The ability to examine the details during the day is a challenge in and of itself. But beyond this is the concept of how the land will be rendered at night:
Beyond the details that can be seen during the day, “the land will take on new life at night with bioluminescent flora and special nighttime immersive programming that’ll add a magical tough.” Done correctly, this means seeing Avatar at Disney’s Animal Kingdom at night will be as unique as having seen it during the day.
This is making the experience of putting it all together quite a challenge. It is also creating greater demand for seeing the park at night, which is why the nighttime additions made to the park this year have been so critical to prepping the park for thousands and thousands of visitors who will want to come and check it out after the sun goes down. Just last week I was surveyed about the nighttime offerings at Disney’s Animal Kingdom. It got down to details about where I was sitting for the Jungle Book show or my impressions of the Tree of Life Awakening show:
Disney’s success will be measured in part by how long people stay in the parks, and how many take advantage of night time offerings. So there is a lot to do to make Pandora, the World of Avatar at Disney’s Animal Kingdom succeed, beyond even just the land itself succeeding.
Still, returning to this new addition, what else will this land specifically entail? The best way to get a sense of this land is to see the model and how much pedestrian area there is for guests to explore:
As you see there are lots of trails, vegetation and water ways. On one end of Avatar at Disney’s Animal Kingdom is a counter service restaurant using quonset huts previously occupied by military forces. On the other side, standing toward the right as you exit Pandora, is a gift shop.
It’s hard to tell what will sell in this land. Will native-looking items really sell? Does it seem right to sell t-shirts when you’re supposed to be way out in space somewhere in the Alpha Centauri system? Could you sell an exotic, upscale Pandora bracelet in Pandora? It’s not so far-fetched, especially with Pandora already a major sponsor at Disney. What is certain, however, is that Disney retail has its work cut out for itself.
This land is huge, and really very much on the scale of Radiator Springs when it was added to Disney California Adventure. That land and its attractions changed the face of that park. Avatar at Disney’s Animal Kingdom could change the face of this park–and even the Walt Disney World resort.
Avatar at Disney’s Animal Kingdom–My Prediction
So will Avatar at Disney’s Animal Kingdom be worth seeing? The final verdict will come after opening, but my prediction is that it will be. Investment in this is huge. Disney is using it as a 1-2 punch back at Harry Potter (the second punch being Star Wars) and I think they are going to provide an experience that will truly be unique.
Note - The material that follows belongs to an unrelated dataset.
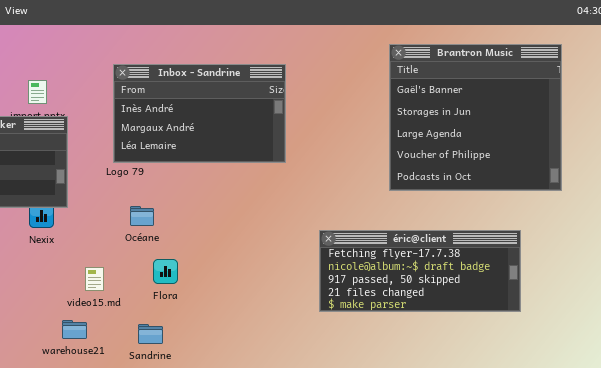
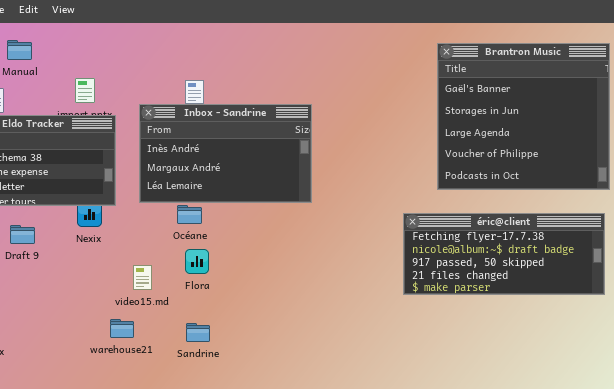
Inbox - Sandrine: [113,64,286,163] -> [139,104,312,203], moved
éric@client: [319,230,521,312] -> [403,213,605,295], moved
Flora: [153,259,178,284] -> [185,249,209,274], moved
I think this new major addition will blow the attendance of Disney’s Animal Kingdom potentially by several million, likely surpassing three other parks world wide (including Epcot) to become the third most popular park in the world (behind Magic Kingdom and Disneyland). Even if you don’t like the movie (which was the highest grossing movie of all time), you’ll be intrigued by the experience of seeing this uniquely developed attraction. And the Avatar sequels that eventually will come to your local cineplex will help to continue refueling its popularity–something Harry Potter’s films cannot currently do for Universal.
What do you think? Whether or not you liked the movie, are you excited for Avatar at Disney’s Animal Kingdom?